◆ Request
List each line in the rows below that contains the word "County", copying the whole line. Case counts.

-- Begin --

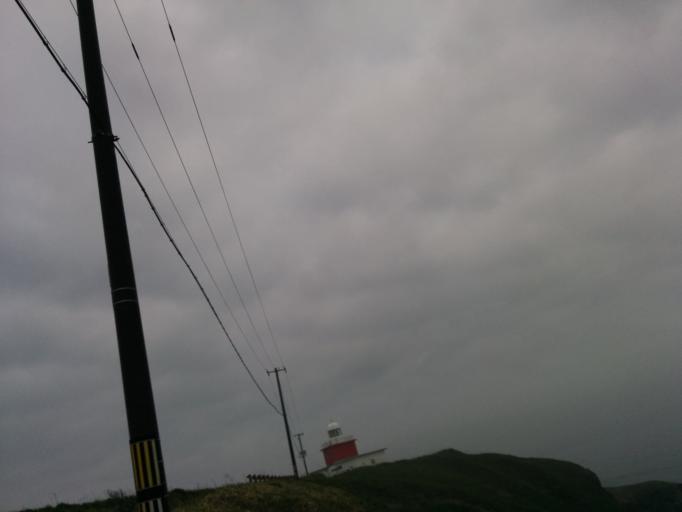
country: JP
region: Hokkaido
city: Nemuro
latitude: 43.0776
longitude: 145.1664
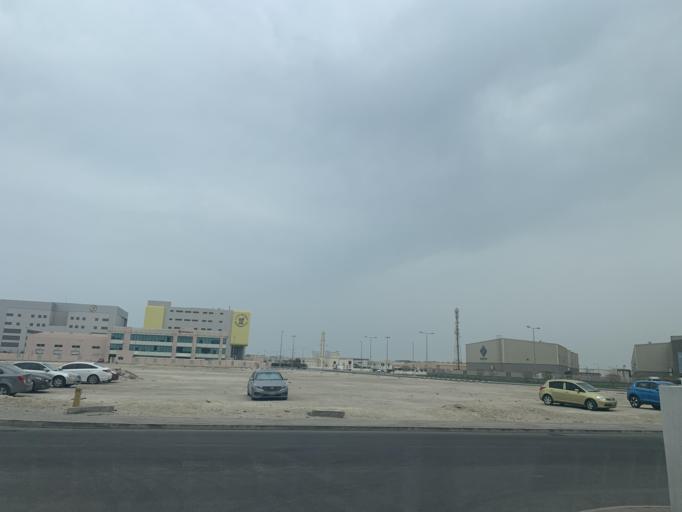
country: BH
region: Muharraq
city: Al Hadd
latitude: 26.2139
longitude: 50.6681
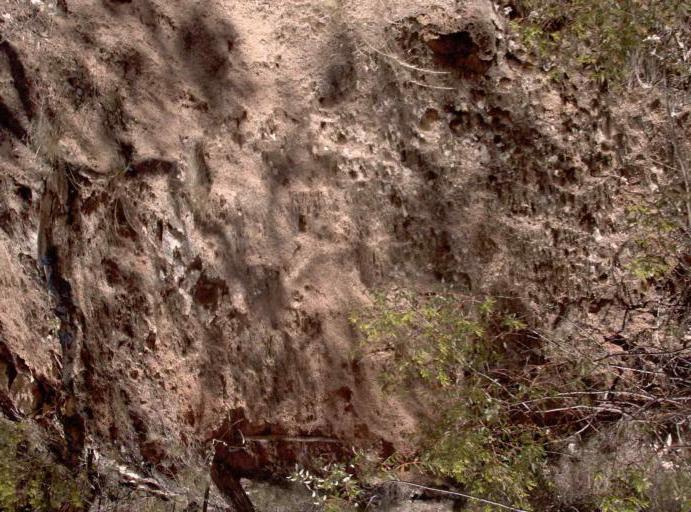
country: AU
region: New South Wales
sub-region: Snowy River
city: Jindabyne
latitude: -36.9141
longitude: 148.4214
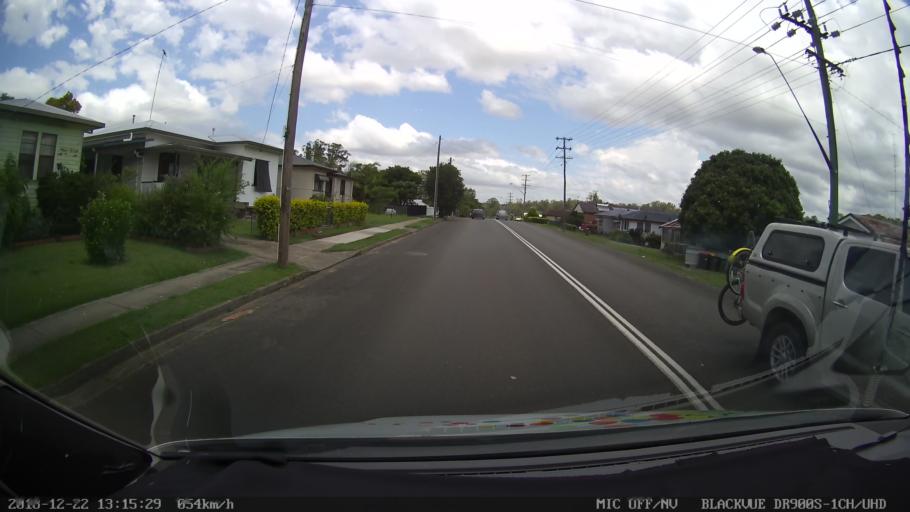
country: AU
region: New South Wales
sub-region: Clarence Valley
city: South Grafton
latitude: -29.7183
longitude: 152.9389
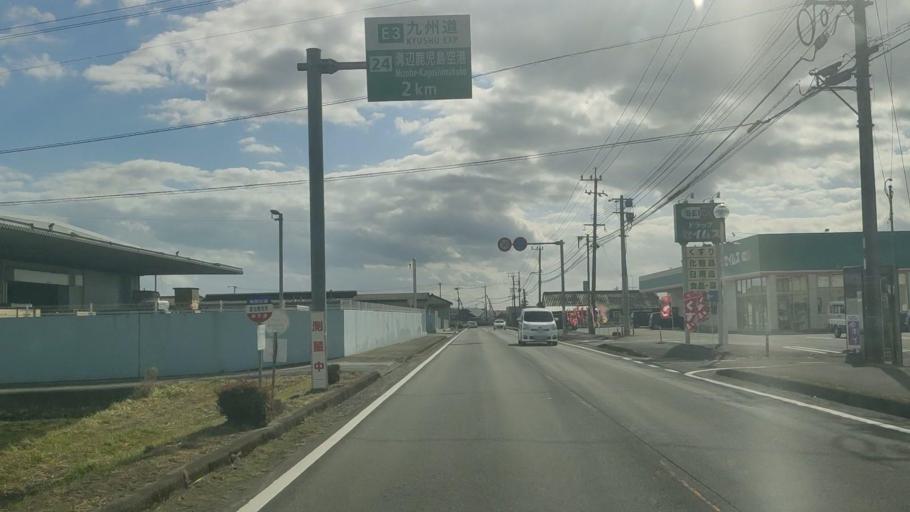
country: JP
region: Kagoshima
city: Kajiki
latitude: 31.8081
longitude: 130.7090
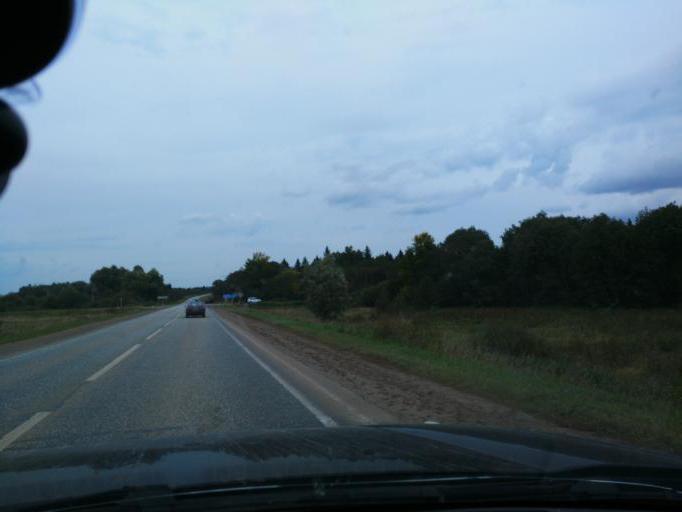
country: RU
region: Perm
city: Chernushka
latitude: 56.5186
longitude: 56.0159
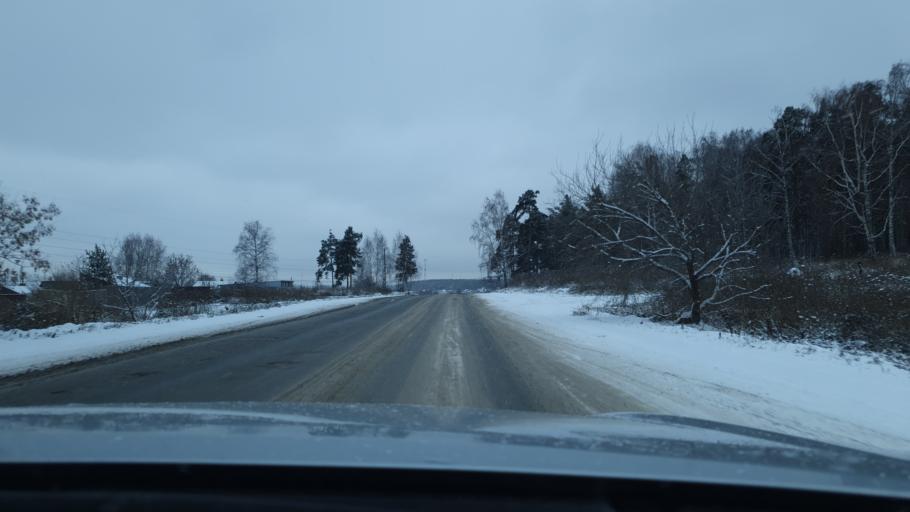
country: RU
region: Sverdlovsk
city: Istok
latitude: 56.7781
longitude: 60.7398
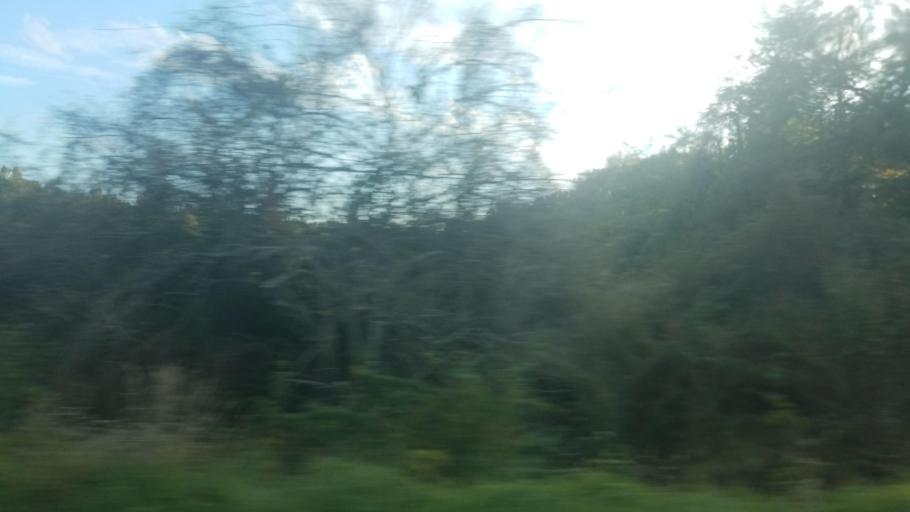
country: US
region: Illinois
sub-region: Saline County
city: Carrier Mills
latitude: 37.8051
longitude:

-- End --
-- Begin --

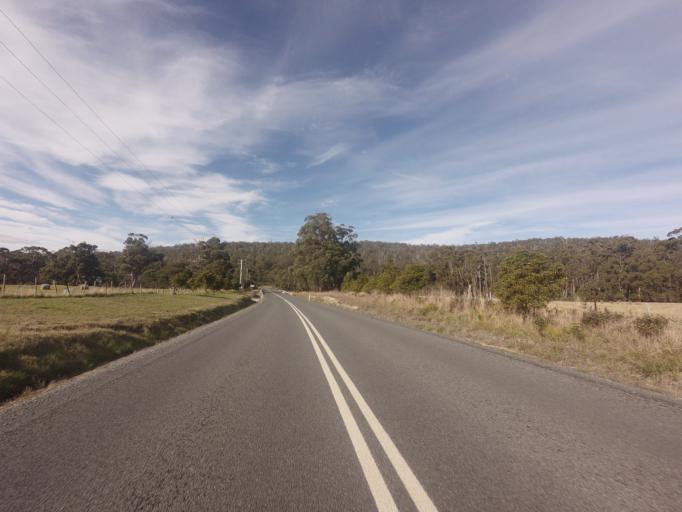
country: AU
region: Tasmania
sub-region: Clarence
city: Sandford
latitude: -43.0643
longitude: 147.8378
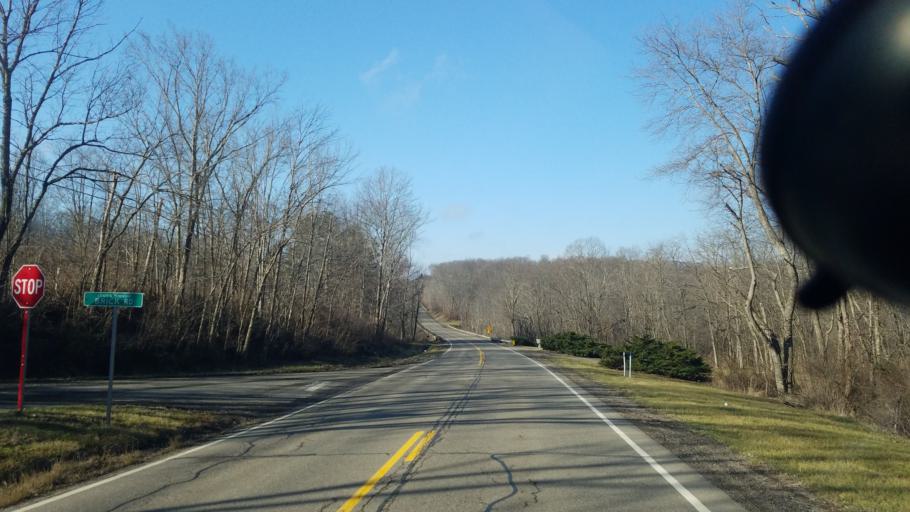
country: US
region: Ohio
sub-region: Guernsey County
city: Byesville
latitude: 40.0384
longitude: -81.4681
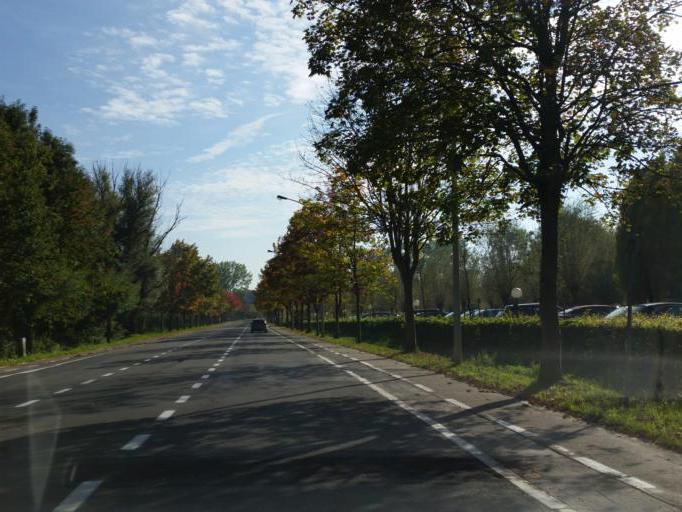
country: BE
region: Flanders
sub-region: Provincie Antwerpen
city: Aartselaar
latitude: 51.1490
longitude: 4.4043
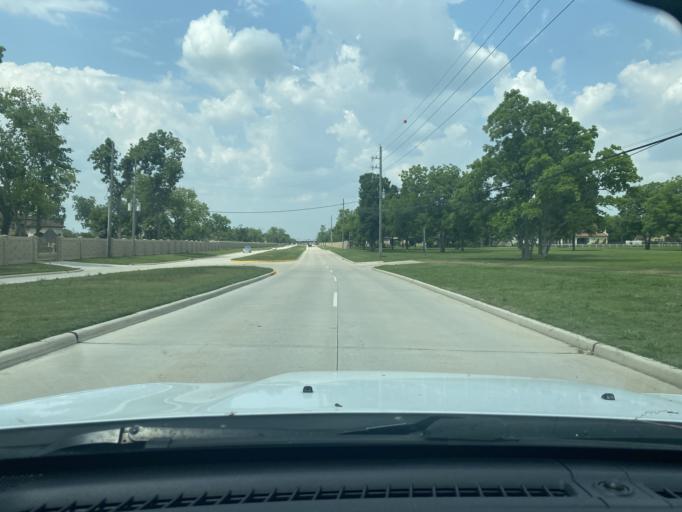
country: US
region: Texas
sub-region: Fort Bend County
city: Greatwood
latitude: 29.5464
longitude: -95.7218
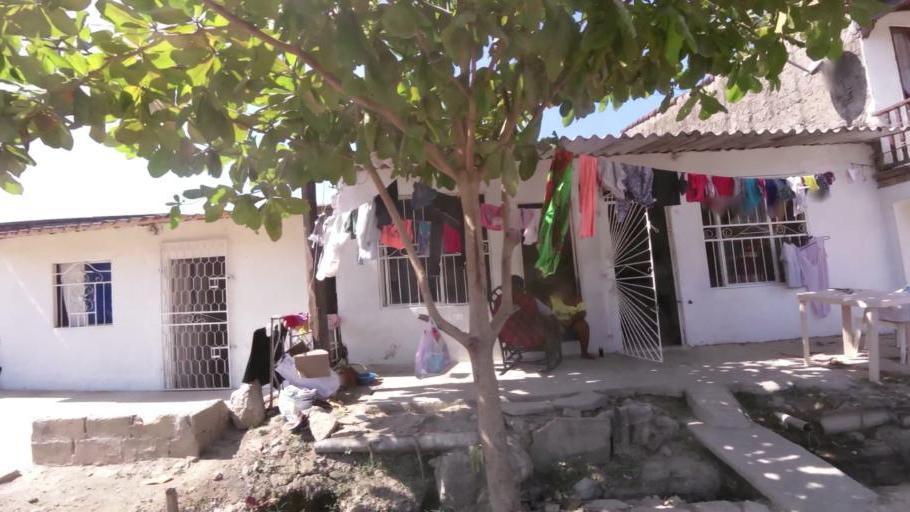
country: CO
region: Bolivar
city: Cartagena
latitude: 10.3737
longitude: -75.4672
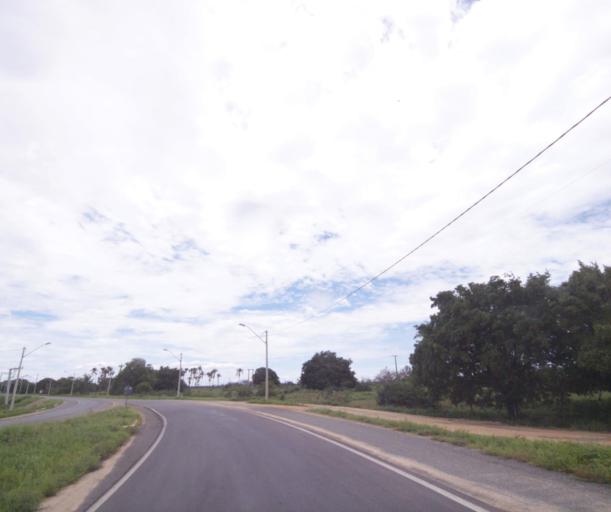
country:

-- End --
-- Begin --

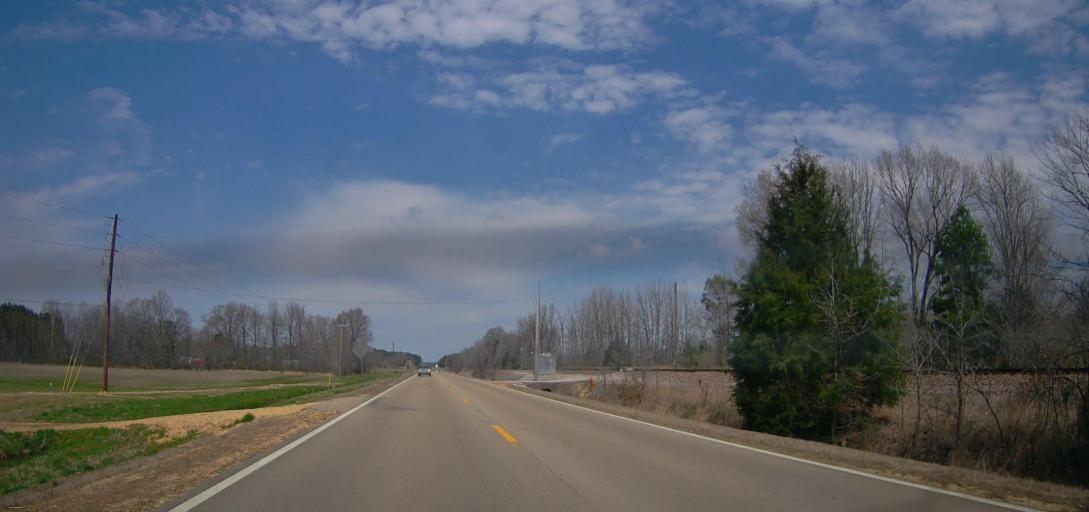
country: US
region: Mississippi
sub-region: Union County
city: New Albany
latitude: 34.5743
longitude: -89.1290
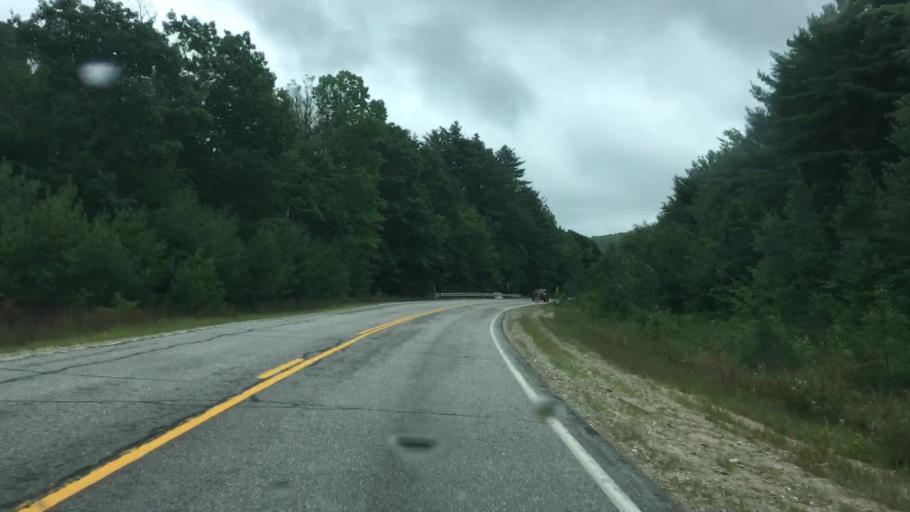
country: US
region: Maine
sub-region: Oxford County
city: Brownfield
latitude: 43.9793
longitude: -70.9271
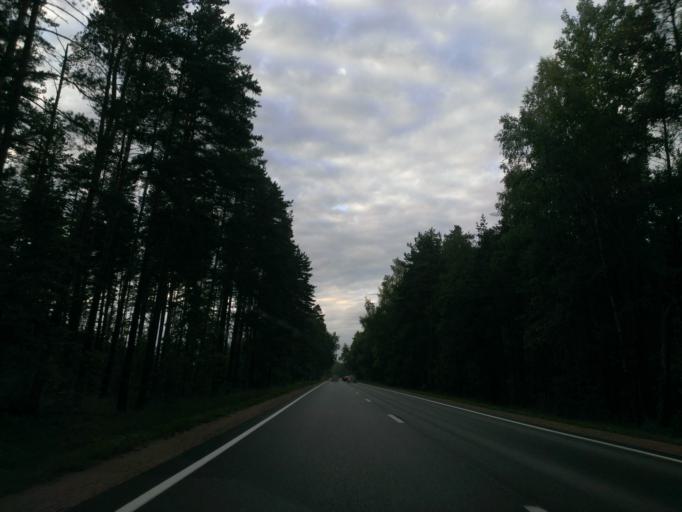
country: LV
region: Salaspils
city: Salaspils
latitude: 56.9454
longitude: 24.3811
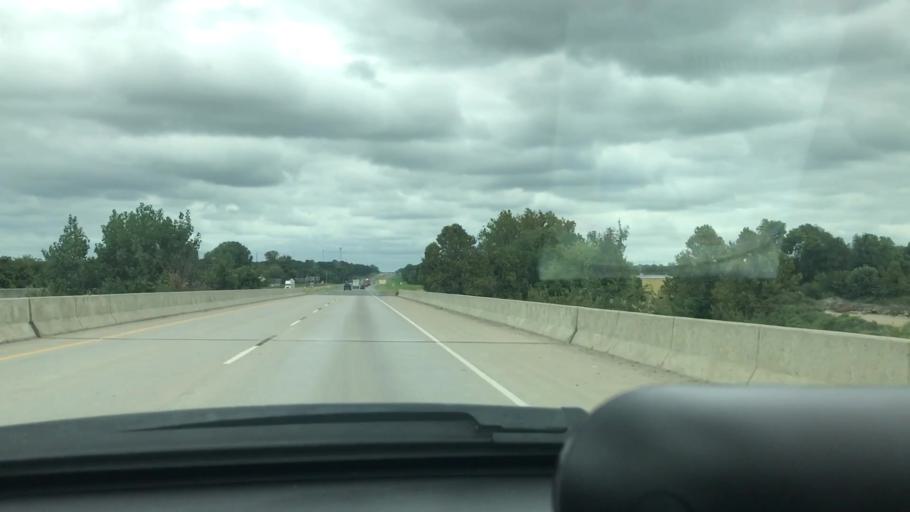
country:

-- End --

◆ Correct response
sub-region: Saline County
sub-region: Guernsey County
sub-region: Fort Bend County
sub-region: Union County
sub-region: Oxford County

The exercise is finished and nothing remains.